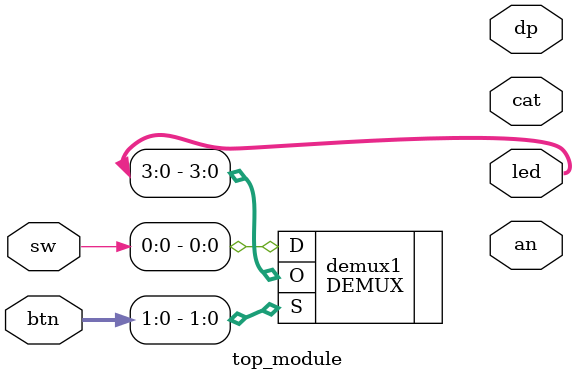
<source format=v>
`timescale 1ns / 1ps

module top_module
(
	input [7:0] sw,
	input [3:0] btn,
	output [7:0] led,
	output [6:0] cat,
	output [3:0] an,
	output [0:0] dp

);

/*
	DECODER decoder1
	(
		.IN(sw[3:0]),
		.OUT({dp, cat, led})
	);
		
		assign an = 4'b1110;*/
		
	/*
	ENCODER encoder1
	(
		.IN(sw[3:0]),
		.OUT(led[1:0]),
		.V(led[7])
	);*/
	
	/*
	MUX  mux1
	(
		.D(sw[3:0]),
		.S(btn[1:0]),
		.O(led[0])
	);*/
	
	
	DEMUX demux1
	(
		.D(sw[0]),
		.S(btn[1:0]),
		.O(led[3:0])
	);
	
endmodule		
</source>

Written task
Leave out the pictures and copy everything else in the records word for word.

Result below
<source format=v>
`timescale 1ns / 1ps

module top_module
(
	input [7:0] sw,
	input [3:0] btn,
	output [7:0] led,
	output [6:0] cat,
	output [3:0] an,
	output [0:0] dp

);

/*
	DECODER decoder1
	(
		.IN(sw[3:0]),
		.OUT({dp, cat, led})
	);
		
		assign an = 4'b1110;*/
		
	/*
	ENCODER encoder1
	(
		.IN(sw[3:0]),
		.OUT(led[1:0]),
		.V(led[7])
	);*/
	
	/*
	MUX  mux1
	(
		.D(sw[3:0]),
		.S(btn[1:0]),
		.O(led[0])
	);*/
	
	
	DEMUX demux1
	(
		.D(sw[0]),
		.S(btn[1:0]),
		.O(led[3:0])
	);
	
endmodule		
</source>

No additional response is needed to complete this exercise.